Another significant finding reveals a systematic difference be-tween churches started by British missionaries and those begun by Americans. The former gained autonomous status earlier and have tended to be very active ecumenically; the latter became autonomous later and have often remained in formal relationship as annual conferences within the U. S.’s United Methodist Church.
The missionary founding of almost all non-Western Methodist churches is obvious, but a telling fact underscored in several of the profiles is the crucial role of native evangelists in initial church development and later church leadership. An example of significant indigenous leadership was Pastor John Wesley Shungo who in 1952 became a delegate to the Congo’s Methodist annual confer­-ence and then played a key part in leading Congolese Methodists through political and ecclesiastical independence as »Leiter der Bi­belschule, Pastor einer Kirche auf einer Missionsstation, Professor an der Bibelschule, gesetzlicher Vertreter der Kirche, Vorsitzender der Missionskomitees, Verwaltungsassistent für den Bischof, Mitglied der Kommission für die Bibelübersetzung und Konferenzschatzmeister« (250).

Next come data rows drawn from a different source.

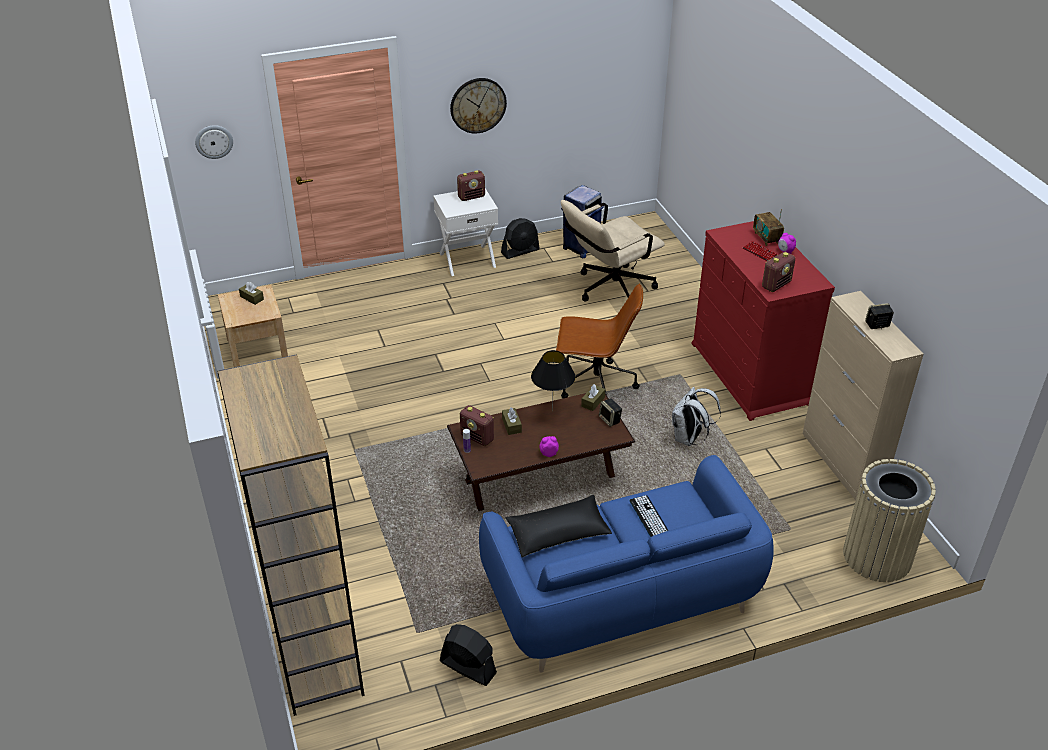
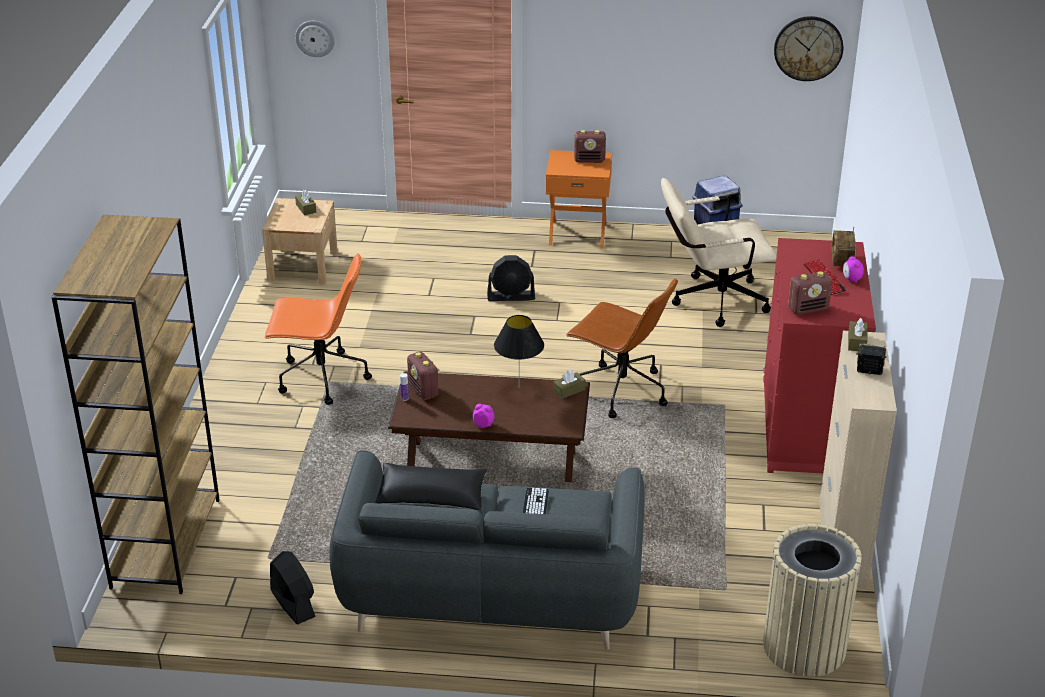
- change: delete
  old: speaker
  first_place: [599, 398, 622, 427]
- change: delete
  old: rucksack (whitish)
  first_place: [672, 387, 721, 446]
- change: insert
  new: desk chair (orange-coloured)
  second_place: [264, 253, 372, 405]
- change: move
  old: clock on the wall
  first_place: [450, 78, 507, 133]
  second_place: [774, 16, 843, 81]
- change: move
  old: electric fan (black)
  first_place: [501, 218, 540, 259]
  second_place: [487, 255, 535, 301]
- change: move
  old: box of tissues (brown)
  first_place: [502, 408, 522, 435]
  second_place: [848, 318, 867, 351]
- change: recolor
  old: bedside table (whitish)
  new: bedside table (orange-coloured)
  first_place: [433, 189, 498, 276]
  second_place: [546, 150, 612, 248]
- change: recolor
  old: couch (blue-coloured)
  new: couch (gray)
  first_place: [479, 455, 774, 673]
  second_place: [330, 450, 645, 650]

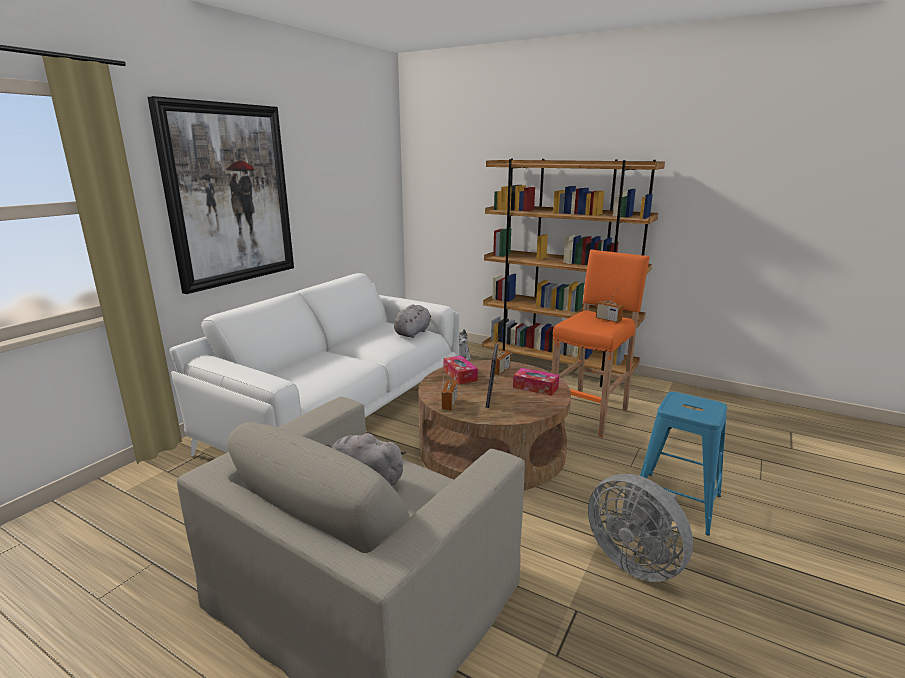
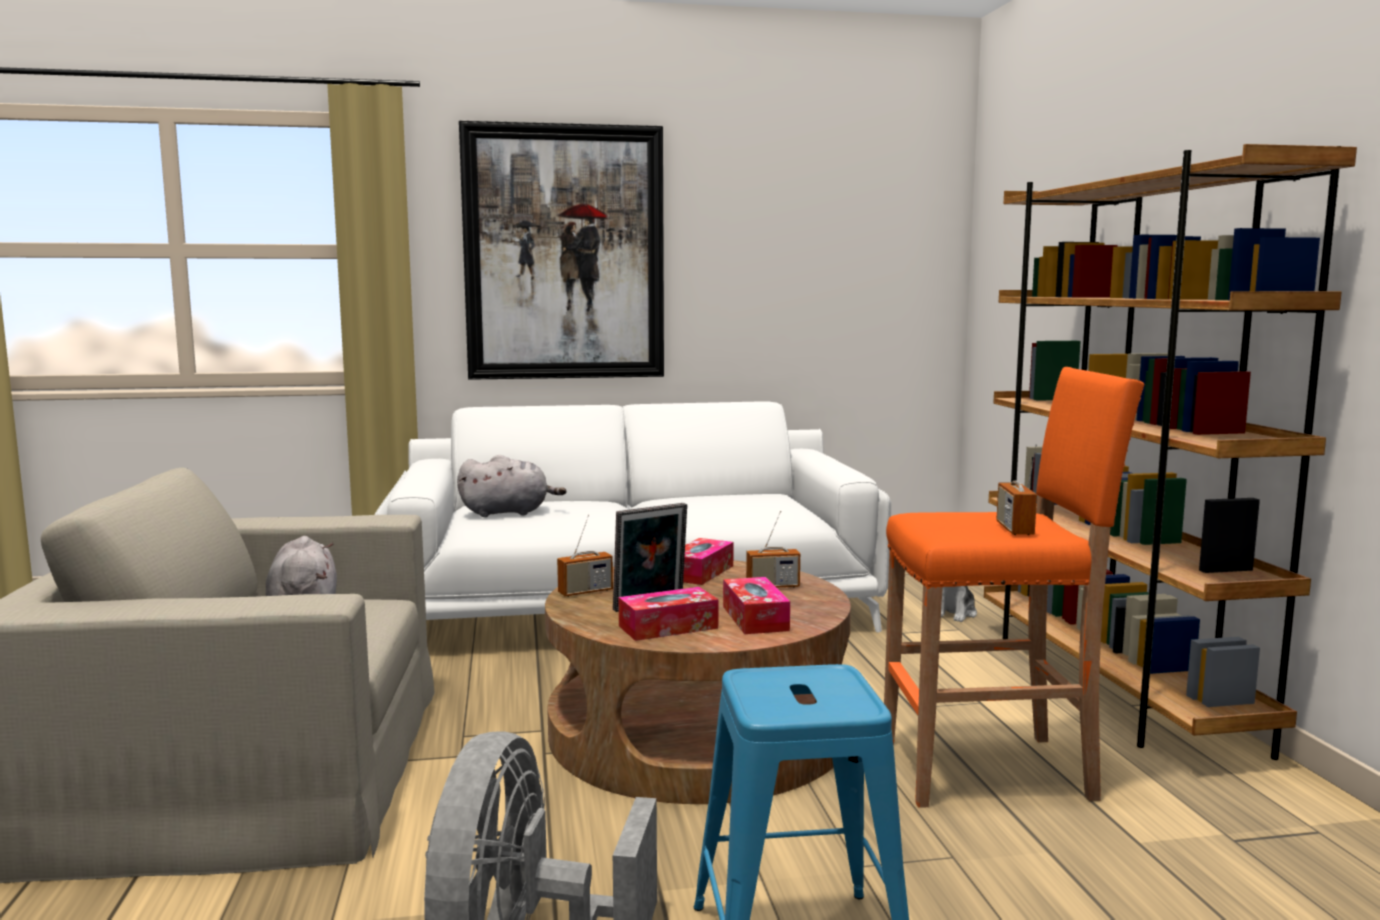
- change: insert
  new: box of tissues
  second_place: [619, 587, 719, 641]
- change: move
  old: plush toy (gray)
  first_place: [394, 304, 431, 338]
  second_place: [457, 455, 566, 517]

The country profiles also contain much to ponder concerning contextualization, how Methodists have approached the crucially important task of embodying Wesleyan traditions within local cultures. In Brazil’s fast-growing Methodist Church it appears as if norms of local culture are overwhelming that heritage, since the example of Neo-Pentecostal churches, featuring the Prosperity Gospel and presenting Sunday worship as mere entertainment, seems stronger than anything explicitly Wesleyan. By contrast, in Ghana, the Wesleyan themes seem to have been translated productively, with mostly traditional liturgies adding rites that reflect local concerns for name-giving and weddings, and with worship services that are rooted in Wesley but communicate effectively in Ghana: »Sie sind durch spontanes Beten, afrikanische Musik, rhythmisches Tanzen und allgemeine Fröhlickeit gekennzeichnet.« (231)
The great success of this volume whets the appetite for more such insight to come from the books in the series »Die Kirchen der Gegenwart«.